Degenerasi disk intervertebral yang parah sering diobati dengan operasi fusi tulang belakang, di mana disk yang rusak dikeluarkan dan vertebra yang berdekatan dilas bersama untuk membentuk satu tulang padat. Hal ini menyebabkan hilangnya fleksibilitas pada tulang belakang dan meningkatkan risiko disk lain mengalami degenerasi karena mengkompensasi disk yang hilang. Para peneliti telah menggunakan rekayasa jaringan untuk menumbuhkan struktur seperti disk di laboratorium, tetapi beberapa penelitian telah benar-benar menguji kinerja disk pengganti ini dari waktu ke waktu ketika mereka ditanamkan dalam organisme hidup.

Jadi dalam sebuah studi baru, para ilmuwan menyuntikkan sel induk sapi ke dalam silinder gel polimer dan menyelipkan silinder itu di antara dua pelat ujung busa untuk mensimulasikan mekanika dan biokimia disk intervertebralis. Kemudian, mereka menanamkan piringan ke duri ekor dari 14 tikus, dan versi yang lebih besar ke leher tujuh ekor kambing. Mereka mengamati pergerakan hewan dan pasca-operasi kesehatan selama beberapa minggu, kemudian menidurkan hewan dan memeriksa bagaimana cakram yang direkayasa mempertahankan bentuk mereka saat menjadi sasaran kekuatan kompresi dibandingkan dengan cakram asli hewan.

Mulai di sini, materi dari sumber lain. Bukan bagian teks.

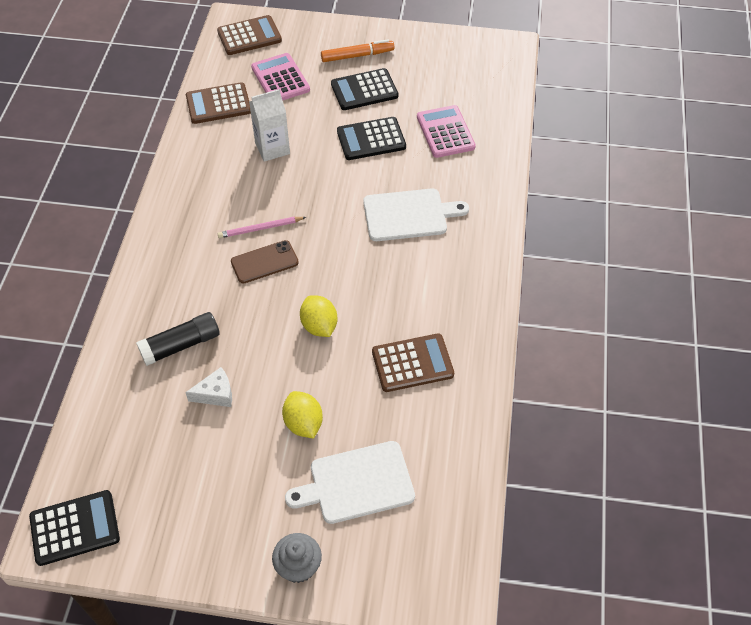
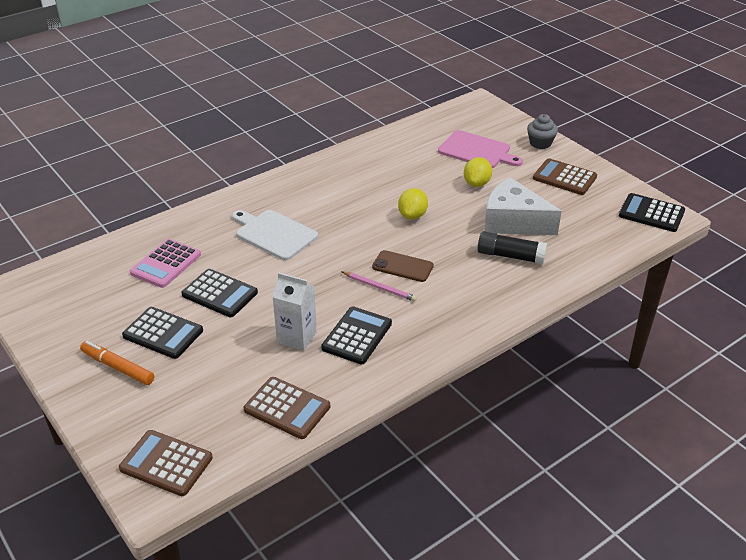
camera: 135 degrees left, 15 degrees down
(216, 394) = (513, 222): white cheese -> white cheese, size x2.12
(231, 178) = (357, 336): none -> black calculator
(280, 79) = (206, 394): pink calculator -> none
(357, 483) = (477, 151): white cutting board -> pink cutting board
(412, 363) = (384, 172): brown calculator -> brown calculator (564, 178)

Tidak hanya cakram menjadi stabil dan terintegrasi dengan baik ke dalam jaringan asli dari tulang belakang hewan beberapa minggu pascaoperasi, mereka mampu menahan kekuatan stres sama efektifnya dengan cakram asli hewan, tim melaporkan hari ini dalam Kedokteran Terjemahan Sains. Meskipun para peneliti mengatakan masih ada banyak pekerjaan yang harus dilakukan sebelum tes dimulai pada manusia, fakta bahwa hewan besar seperti kambing merespons pengobatan dengan baik adalah langkah maju untuk punggung di mana-mana.